Nathalie Jalabert-Doury a modéré une conférence, organisée en partenariat avec Concurrences et FTI Consulting, consacrée à l’avenir des inspections inopinées de la Commission européenne (« dawn raids ») et à la révision en cours du règlement n° 1/2003.
Les échanges ont porté sur le renforcement des pouvoirs de la Commission en matière de préservation et de collecte de preuves numériques, l’introduction envisagée d’un nouveau pouvoir d’audition des personnes physiques, les droits de la défense, le privilège contre l’auto incrimination, ainsi que les développements jurisprudentiels récents relatifs à la portée extraterritoriale des pouvoirs d’inspection
Le panel réunissait Hubert Beuve-Méry (DG COMP, Commission européenne), Steven Verschuur (Cour de justice de l’Union européenne) et Craig Earnshaw (FTI Consulting).
Principaux enseignements :
- Un nouveau règlement se profile, mais des interrogations subsistent quant au niveau de consultation des parties prenantes.
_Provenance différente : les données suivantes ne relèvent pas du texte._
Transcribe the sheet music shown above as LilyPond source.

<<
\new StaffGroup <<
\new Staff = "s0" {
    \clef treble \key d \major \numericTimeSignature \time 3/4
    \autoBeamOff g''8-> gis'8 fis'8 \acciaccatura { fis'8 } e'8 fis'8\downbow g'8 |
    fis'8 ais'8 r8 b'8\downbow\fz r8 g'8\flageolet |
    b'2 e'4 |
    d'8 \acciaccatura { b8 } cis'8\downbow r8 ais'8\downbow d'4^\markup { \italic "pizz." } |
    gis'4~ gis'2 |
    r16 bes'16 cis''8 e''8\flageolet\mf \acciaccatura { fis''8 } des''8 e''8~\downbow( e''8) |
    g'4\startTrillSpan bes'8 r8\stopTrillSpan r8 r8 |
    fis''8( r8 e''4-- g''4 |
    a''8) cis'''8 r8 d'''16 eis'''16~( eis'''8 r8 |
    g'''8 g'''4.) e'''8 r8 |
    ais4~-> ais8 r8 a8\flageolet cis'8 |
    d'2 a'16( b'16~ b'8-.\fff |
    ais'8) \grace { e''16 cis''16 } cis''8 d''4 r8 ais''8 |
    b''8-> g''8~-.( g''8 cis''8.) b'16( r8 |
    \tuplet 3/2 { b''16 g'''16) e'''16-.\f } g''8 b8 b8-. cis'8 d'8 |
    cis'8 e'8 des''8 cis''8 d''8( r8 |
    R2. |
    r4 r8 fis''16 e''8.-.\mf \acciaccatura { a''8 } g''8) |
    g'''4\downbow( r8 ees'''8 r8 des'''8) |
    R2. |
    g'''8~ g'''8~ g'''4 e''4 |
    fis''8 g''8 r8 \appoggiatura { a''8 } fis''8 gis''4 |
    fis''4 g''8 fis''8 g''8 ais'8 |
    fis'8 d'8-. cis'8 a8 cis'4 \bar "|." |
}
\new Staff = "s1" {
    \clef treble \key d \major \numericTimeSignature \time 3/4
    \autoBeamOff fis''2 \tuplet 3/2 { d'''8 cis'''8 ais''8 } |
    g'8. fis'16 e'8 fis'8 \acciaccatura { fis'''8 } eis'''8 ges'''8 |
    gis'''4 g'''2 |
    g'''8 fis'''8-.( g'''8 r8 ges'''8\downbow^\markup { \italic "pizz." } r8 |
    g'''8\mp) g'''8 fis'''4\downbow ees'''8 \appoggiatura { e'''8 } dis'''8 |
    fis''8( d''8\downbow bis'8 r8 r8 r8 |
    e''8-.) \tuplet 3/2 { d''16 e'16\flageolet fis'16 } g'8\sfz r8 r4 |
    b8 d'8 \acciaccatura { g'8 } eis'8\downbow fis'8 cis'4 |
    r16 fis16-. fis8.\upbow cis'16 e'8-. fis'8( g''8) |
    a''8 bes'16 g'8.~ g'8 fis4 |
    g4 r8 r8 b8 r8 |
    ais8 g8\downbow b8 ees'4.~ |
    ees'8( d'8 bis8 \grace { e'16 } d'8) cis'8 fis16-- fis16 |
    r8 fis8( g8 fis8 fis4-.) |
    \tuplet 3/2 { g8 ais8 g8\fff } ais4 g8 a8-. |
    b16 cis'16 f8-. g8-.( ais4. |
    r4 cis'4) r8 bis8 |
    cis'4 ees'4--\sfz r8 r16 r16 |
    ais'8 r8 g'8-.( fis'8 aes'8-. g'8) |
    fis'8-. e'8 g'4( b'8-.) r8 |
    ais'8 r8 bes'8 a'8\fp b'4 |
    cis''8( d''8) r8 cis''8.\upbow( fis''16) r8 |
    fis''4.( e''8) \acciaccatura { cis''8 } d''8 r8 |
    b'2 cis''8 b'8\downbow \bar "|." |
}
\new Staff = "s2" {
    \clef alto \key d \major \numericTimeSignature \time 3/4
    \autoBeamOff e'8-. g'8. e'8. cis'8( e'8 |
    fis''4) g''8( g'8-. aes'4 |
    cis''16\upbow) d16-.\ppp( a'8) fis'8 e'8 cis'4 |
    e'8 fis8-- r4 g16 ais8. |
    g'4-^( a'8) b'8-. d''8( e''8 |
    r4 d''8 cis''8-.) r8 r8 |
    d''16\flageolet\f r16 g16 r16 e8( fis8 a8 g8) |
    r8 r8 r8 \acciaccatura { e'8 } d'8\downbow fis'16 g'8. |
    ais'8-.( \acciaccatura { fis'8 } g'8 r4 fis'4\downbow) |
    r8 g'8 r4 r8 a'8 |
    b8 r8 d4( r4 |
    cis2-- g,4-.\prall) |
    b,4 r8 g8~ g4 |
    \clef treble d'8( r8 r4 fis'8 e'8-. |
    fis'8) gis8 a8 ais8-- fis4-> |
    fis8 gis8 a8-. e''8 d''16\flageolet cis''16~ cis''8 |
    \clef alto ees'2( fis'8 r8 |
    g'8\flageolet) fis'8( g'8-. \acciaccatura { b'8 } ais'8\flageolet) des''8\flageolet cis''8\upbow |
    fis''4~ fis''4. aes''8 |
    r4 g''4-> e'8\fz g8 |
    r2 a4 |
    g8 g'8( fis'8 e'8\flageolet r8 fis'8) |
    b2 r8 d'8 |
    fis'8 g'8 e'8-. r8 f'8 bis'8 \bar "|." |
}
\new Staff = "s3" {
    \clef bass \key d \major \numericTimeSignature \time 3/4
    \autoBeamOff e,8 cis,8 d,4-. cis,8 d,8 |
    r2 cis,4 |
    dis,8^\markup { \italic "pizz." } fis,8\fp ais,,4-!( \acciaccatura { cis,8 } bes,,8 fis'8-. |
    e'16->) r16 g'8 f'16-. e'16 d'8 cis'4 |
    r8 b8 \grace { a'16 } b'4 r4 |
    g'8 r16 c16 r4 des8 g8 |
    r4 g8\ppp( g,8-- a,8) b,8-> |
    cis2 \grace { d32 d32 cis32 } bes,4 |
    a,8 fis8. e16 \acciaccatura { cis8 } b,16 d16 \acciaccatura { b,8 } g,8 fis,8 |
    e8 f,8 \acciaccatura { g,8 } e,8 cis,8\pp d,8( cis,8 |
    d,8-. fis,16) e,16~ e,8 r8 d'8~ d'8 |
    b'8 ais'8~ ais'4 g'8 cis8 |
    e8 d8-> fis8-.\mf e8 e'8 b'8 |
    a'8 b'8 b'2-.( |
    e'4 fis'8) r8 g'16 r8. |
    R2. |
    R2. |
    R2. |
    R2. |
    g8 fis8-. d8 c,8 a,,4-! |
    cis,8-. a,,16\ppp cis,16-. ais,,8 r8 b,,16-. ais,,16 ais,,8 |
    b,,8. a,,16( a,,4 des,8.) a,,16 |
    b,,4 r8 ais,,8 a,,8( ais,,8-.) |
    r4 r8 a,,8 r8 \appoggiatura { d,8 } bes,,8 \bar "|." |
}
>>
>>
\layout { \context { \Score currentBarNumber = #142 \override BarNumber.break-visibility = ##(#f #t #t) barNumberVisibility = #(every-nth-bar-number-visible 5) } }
La Commission travaille actuellement à une proposition, attendue au premier semestre 2027. Il ne semble pas acquis que ce texte soir soumis à consultation avant adoption formelle, ce qui serait regrettable au regard de l’absence d’opportunité, à ce stade, de commenter des propositions concrètes.
- Les données ne sont pas toujours sur le site où les inspecteurs se présentent. Les dispositions relatives aux inspections sont ancrées sur les locaux visités, alors que les données et les collaborateurs eux-mêmes s’y trouvent de moins en moins. La localisation et le format des données revêtent désormais une importance centrale et le simple fait qu’une donnée soit accessible n’implique pas nécessairement que l’accès doive y être donné. Les entreprises doivent être en mesure de justifier pour quelles raisons certaines demandes ne pourraient pas être exécutées.
- Les inspections à distance ? Une hypothèse largement écartée. Une telle pratique s’apparente à un cauchemar pour les praticiens, dans la mesure où il existe une différence fondamentale entre (i) l’examen d’une copie de données remise par l’entreprise et (ii) l’intervention directe sur les données originales de l’entreprise. La Commission semble d’ailleurs privilégier les inspections continuées, donc un travail possiblement délocalisé mais sur une copie des données.
- Ordonnances de préservation : plus complexes qu’il n’y paraît. Si le Digital Markets Act (DMA) et le Digital Services Act (DSA) ont introduit ce mécanisme, sa mise en œuvre opérationnelle demeure délicate. L’ampleur de la conservation des données est difficile à garantir, et des ordonnances trop larges pourraient imposer des charges disproportionnées aux entreprises ; une analyse des risques et la formation des équipes s’avèrent indispensables.
- Secret professionnel des juristes d'entreprise ? Une évolution encore lointaine. La Commission reconnaît que l’efficacité des fonctions juridiques internes serait renforcée par une telle protection, mais la réforme n’est pas à l’ordre du jour. Il faut bien attaquer le sujet à un niveau ou l’autre : les régimes nationaux évoluent sur le sujet, mais lentement, dès lors que certaines autorités nationales de concurrence estiment ne pas avoir à appliquer ces évolutions motif pris de leur incompatibilité avec le droit de l’Union.
- Arrêt à suivre. Le Tribunal de l’Union rendra, le 3 juin 2026, ses arrêts dans les affaires Vivendi et Lagardère relatives à une demande d’informations de la Commission fondée sur des mots-clés appliqués à des messageries professionnelles et personnelles. L’arrêt à venir dans l’affaire Meta devrait également être structurant.